The White House confirmed last week that Reagan received a letter last summer from William P. Clark, one of Poindexter's predecessors as national security adviser and a longtime Reagan adviser, recommending pardons for the two. When the letter was disclosed, White House spokesman Marlin Fitzwater would say only: "The President says he won't discuss it, period."
On Monday, Fitzwater refused again to discuss the politically explosive issue. But he indicated that no pardons should be expected while Reagan is spending the holiday at his ranch north of Santa Barbara, Calif. Reagan leaves Washington today.

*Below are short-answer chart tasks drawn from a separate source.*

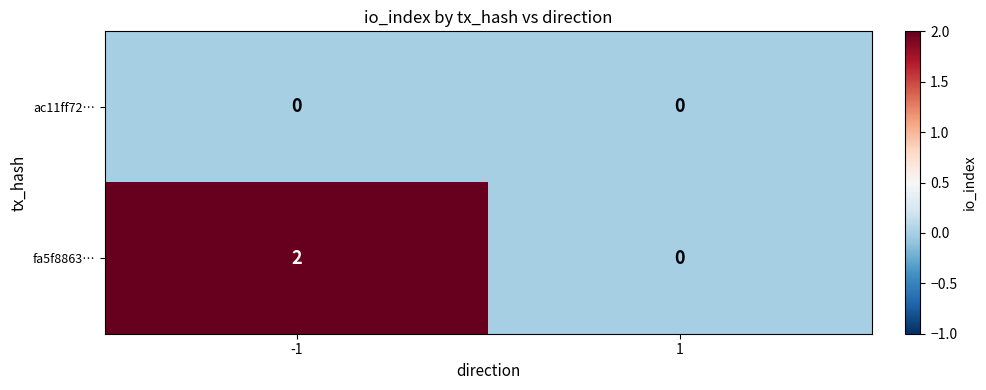

Rank the series by their maximum value, from lowest to highest.

ac11ff72…, fa5f8863…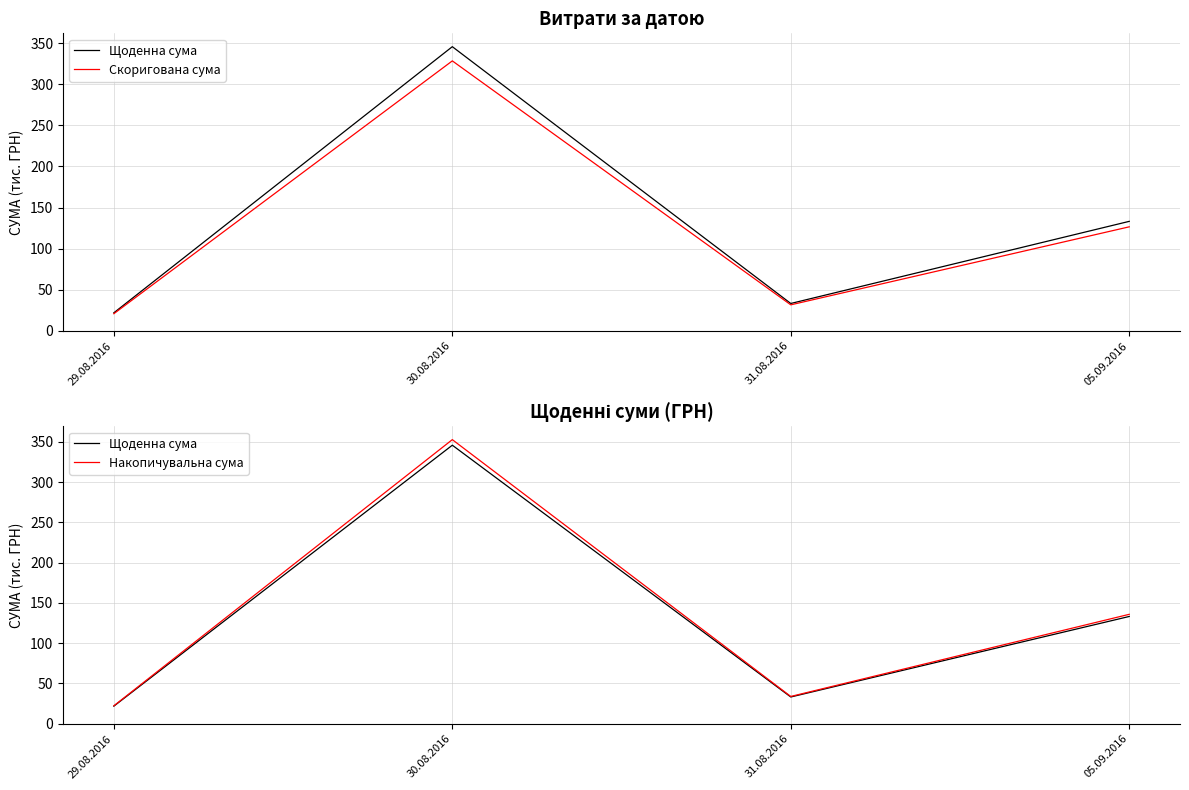

In Скоригована сума, how many points are lower than both neighbors (excluding endpoints)?

1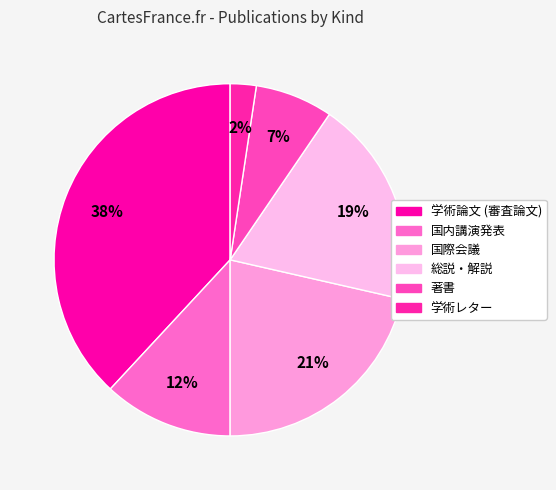

How many segments does this pie chart have?

6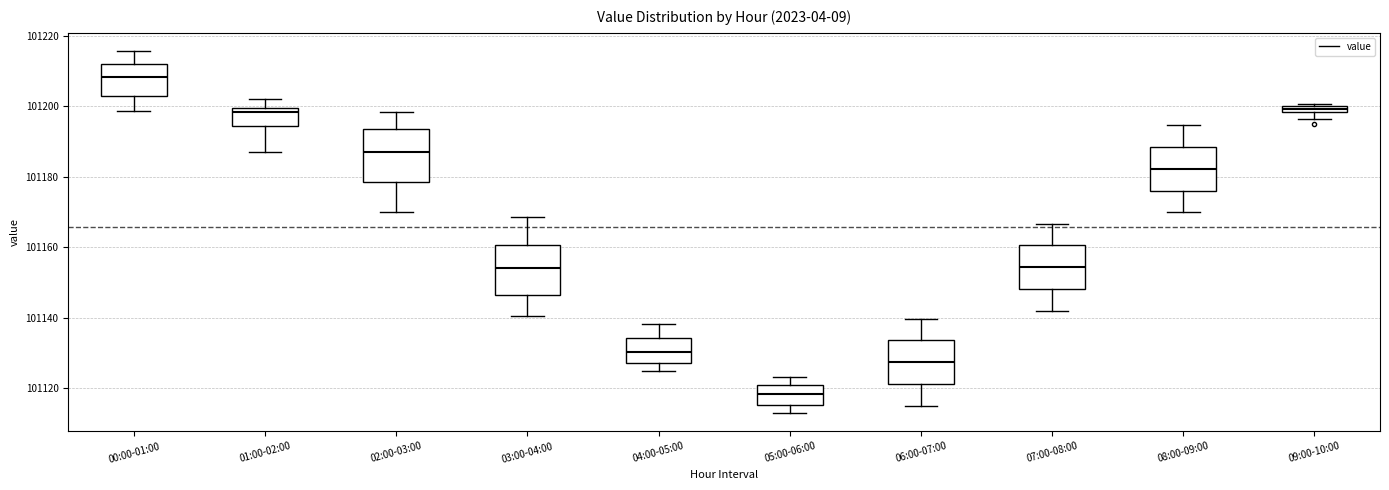

Which box's median line is the highest?

00:00-01:00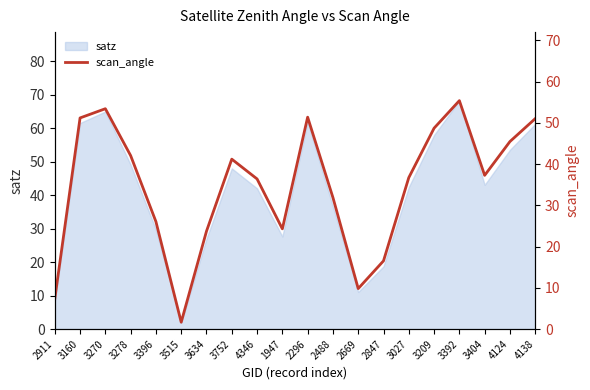

True or false: there are more than 0 points higher than both neighbors.

True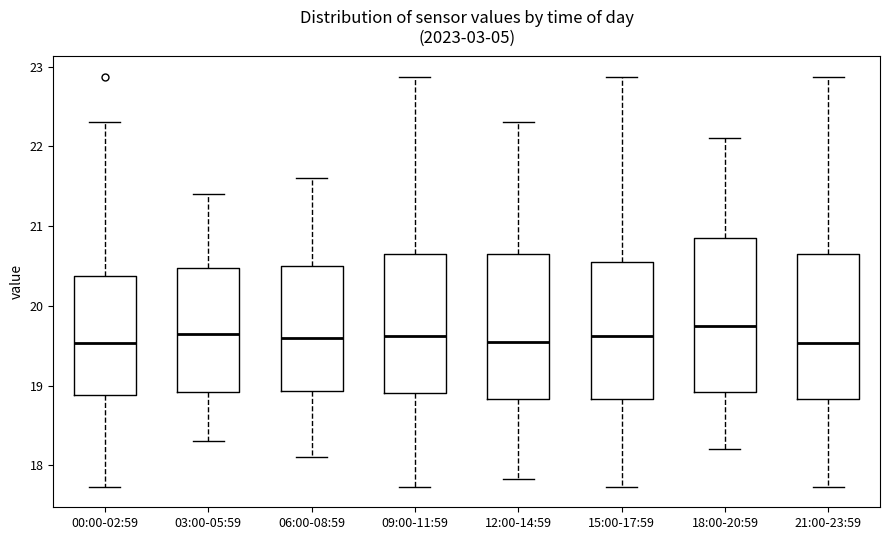

Reading left to right, read every box against the y-axis: the position of its median line, the range the box covers, and the ends of its whiskers. The values are not printed on the chart, so give them approximately, as read against the axis.

00:00-02:59: median 19.5, box 18.9 to 20.4, whiskers 17.7 to 22.3
03:00-05:59: median 19.7, box 18.9 to 20.5, whiskers 18.3 to 21.4
06:00-08:59: median 19.6, box 18.9 to 20.5, whiskers 18.1 to 21.6
09:00-11:59: median 19.6, box 18.9 to 20.6, whiskers 17.7 to 22.9
12:00-14:59: median 19.6, box 18.8 to 20.6, whiskers 17.8 to 22.3
15:00-17:59: median 19.6, box 18.8 to 20.6, whiskers 17.7 to 22.9
18:00-20:59: median 19.8, box 18.9 to 20.9, whiskers 18.2 to 22.1
21:00-23:59: median 19.5, box 18.8 to 20.6, whiskers 17.7 to 22.9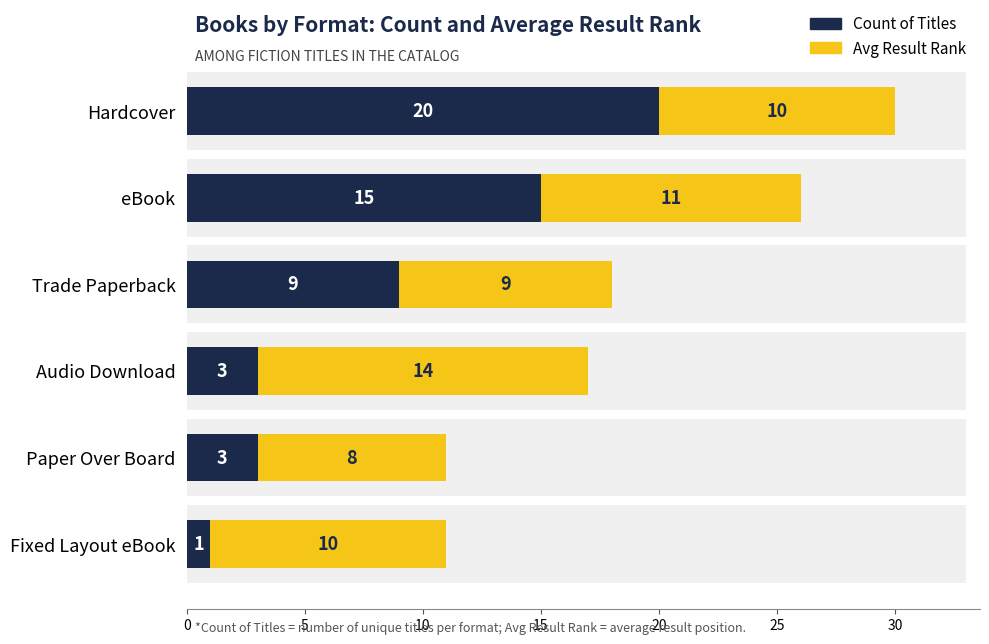

What is the total value across all series at Paper Over Board?

11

"I don't expect any significant news on this trip," the spokesman said, calling the rumors a "media phenomena" and adding: "I don't want to lend any credence to these media rumors. It just lends credence to idle speculation and ill-founded rumors."
Reagan was questioned twice in public Monday about pardons, first when he posed with a 55-pound Thanksgiving turkey presented to the White House and then during a photo session at the start of a meeting with business leaders.
Eleven months ago--just before the Christmas holiday--the subject of pardons was raised by White House aides, then-White House spokesman Larry Speakes said at the time. He added that Reagan rejected the idea.
Meanwhile, Reagan defended his appointment of a military officer, Army Lt. Gen. Colin Powell, to be his national security adviser despite the recommendation of the Iran-Contra committees that a civilian hold the post. Powell succeeds Frank C. Carlucci, who was sworn in Monday as secretary of defense.
Carlucci succeeds Caspar W. Weinberger, who resigned earlier this month because of his wife's health.
When asked by a reporter why he had named an officer to the post in light of the congressional recommendation, Reagan said at Carlucci's swearing-in: "I guess I wasn't listening. I think the man I appointed has served as (Carlucci's) second-in-command, his deputy . . . . I don't think wearing a uniform and a few stars takes away anything from that."
The President, who has not commented in detail on the committees' work, was reminded that he had said that, once the panels finished their work, "you won't be able to shut me up."
"Maybe they labored and brought forth a mouse," he said.